## ASSIGNMENT
Show every line of the records below that contains the string "ĐỒNG".

## Stored data entries
:::

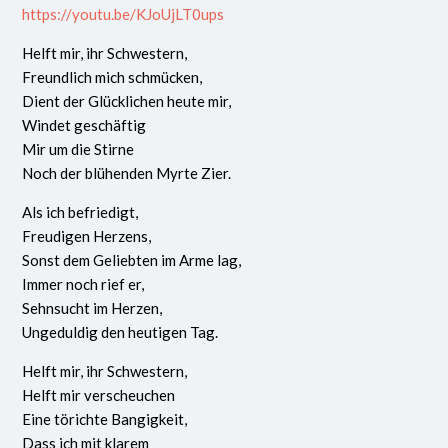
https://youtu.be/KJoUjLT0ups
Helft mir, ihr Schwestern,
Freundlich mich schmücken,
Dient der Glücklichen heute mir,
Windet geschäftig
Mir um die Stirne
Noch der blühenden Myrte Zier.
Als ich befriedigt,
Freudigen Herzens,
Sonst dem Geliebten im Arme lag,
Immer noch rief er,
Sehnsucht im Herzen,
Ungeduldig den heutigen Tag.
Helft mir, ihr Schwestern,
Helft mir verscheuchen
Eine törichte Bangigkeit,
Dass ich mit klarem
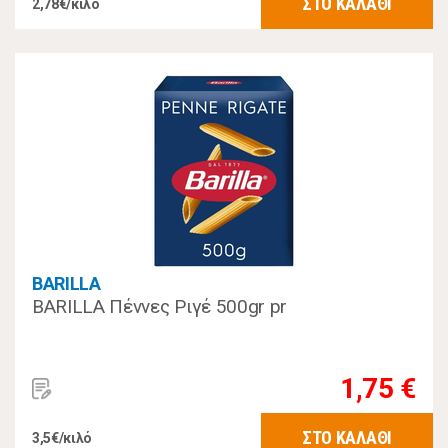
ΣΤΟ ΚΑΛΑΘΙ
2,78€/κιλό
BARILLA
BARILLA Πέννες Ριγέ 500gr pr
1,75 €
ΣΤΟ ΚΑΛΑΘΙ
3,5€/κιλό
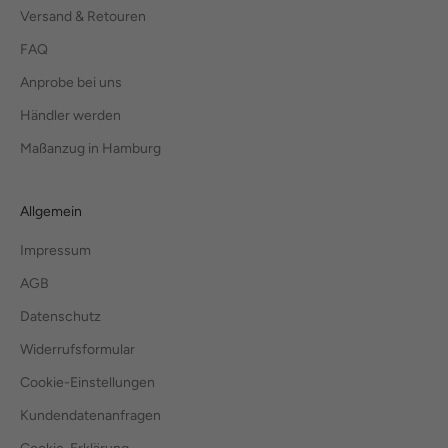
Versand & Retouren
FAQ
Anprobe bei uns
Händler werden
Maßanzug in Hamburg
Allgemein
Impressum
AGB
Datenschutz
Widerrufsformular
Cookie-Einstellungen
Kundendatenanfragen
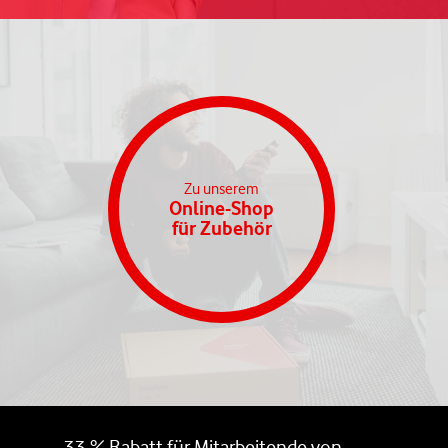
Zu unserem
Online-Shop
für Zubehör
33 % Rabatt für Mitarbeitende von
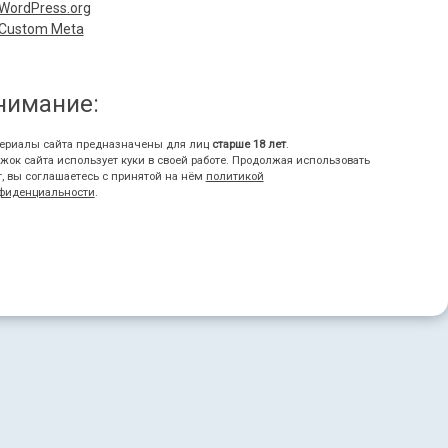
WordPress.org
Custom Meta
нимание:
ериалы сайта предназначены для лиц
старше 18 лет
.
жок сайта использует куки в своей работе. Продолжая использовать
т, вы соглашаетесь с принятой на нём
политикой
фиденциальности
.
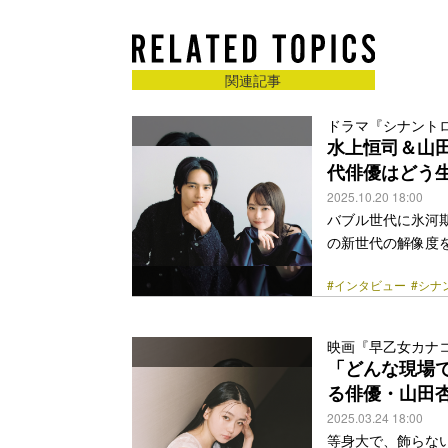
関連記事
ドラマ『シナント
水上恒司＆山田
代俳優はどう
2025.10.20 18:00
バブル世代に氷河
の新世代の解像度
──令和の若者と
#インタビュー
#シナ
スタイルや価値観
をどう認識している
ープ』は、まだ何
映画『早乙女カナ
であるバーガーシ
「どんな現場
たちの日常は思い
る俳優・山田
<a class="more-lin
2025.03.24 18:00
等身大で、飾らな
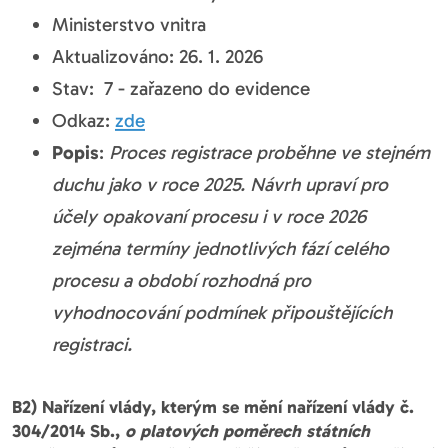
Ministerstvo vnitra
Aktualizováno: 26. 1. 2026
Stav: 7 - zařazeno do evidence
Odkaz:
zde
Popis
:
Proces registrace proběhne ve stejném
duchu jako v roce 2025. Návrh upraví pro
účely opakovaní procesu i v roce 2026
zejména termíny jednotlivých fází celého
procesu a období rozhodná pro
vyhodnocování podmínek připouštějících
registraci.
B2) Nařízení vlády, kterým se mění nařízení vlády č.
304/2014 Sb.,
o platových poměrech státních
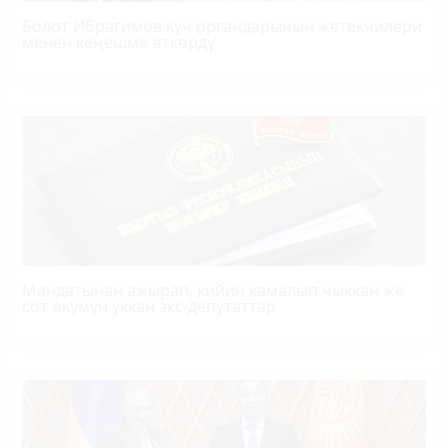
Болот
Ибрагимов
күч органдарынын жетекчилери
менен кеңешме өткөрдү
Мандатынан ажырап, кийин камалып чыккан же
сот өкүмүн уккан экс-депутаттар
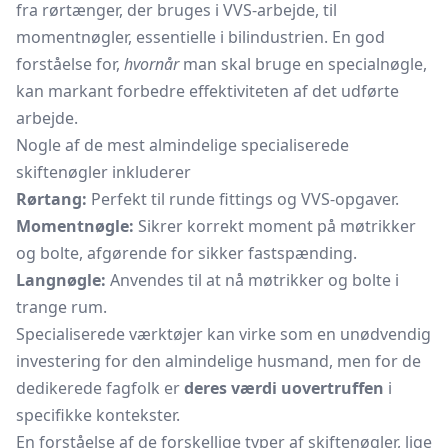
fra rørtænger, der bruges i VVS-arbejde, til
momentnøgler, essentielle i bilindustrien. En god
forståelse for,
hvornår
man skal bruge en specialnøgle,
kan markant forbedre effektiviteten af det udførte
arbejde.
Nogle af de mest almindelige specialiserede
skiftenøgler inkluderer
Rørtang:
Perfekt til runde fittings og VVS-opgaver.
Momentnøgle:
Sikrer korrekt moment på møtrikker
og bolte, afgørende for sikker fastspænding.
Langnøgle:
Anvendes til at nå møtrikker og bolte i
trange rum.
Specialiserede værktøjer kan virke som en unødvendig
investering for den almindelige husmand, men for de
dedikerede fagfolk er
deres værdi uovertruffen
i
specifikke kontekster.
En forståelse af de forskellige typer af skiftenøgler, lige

:::

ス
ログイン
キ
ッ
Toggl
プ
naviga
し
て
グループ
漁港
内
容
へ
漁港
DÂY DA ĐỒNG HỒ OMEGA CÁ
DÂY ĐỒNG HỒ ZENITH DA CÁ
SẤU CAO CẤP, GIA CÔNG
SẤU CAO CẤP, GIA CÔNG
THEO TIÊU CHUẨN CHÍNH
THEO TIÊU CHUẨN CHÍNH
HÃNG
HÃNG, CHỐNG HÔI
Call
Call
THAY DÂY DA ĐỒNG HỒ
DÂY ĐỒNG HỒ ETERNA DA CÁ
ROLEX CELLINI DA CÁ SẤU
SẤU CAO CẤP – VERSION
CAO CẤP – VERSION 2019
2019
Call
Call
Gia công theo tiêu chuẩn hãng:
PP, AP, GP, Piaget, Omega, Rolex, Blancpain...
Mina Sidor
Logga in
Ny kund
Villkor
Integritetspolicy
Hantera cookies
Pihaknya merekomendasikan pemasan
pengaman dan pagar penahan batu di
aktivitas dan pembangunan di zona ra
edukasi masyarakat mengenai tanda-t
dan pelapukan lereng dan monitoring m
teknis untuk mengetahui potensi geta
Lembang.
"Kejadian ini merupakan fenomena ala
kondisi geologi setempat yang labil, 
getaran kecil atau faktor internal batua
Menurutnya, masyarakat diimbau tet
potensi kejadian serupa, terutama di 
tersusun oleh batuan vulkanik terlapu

:::

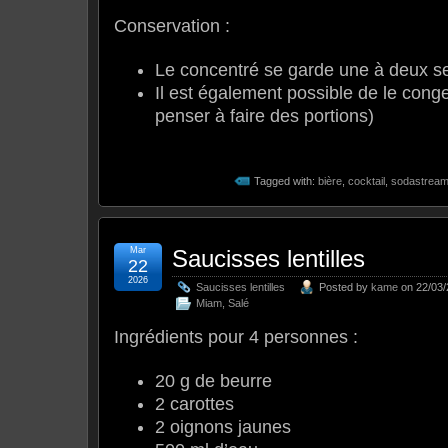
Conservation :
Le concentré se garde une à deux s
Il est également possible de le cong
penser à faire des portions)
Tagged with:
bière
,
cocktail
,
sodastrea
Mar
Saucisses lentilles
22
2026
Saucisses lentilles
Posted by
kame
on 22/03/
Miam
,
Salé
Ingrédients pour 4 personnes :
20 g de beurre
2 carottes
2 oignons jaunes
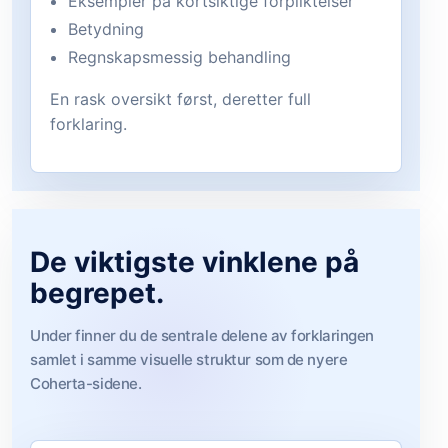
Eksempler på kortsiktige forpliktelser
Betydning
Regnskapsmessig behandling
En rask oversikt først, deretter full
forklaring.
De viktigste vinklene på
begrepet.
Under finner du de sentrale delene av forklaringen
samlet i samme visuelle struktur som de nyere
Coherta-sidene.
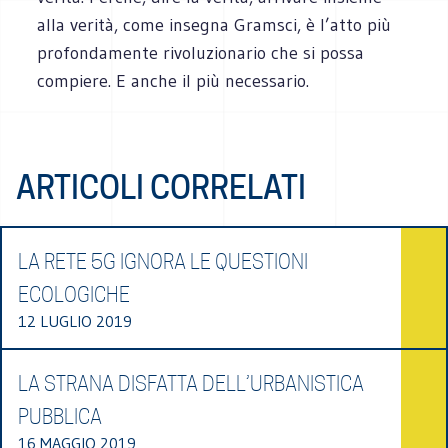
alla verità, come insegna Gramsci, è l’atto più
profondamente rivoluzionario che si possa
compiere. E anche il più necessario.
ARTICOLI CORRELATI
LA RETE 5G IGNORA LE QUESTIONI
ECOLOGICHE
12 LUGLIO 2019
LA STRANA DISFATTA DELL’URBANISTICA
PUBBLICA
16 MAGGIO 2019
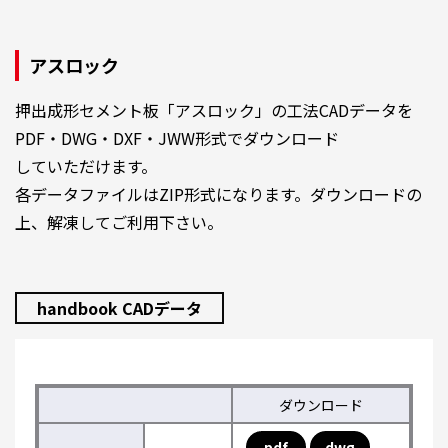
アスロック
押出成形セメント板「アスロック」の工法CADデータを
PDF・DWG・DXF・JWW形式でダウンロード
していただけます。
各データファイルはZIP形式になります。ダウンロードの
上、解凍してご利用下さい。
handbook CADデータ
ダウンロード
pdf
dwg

:::

## SOLUTION TO THIS TASK
DÂY DA ĐỒNG HỒ OMEGA CÁ
DÂY ĐỒNG HỒ ZENITH DA CÁ
THAY DÂY DA ĐỒNG HỒ
DÂY ĐỒNG HỒ ETERNA DA CÁ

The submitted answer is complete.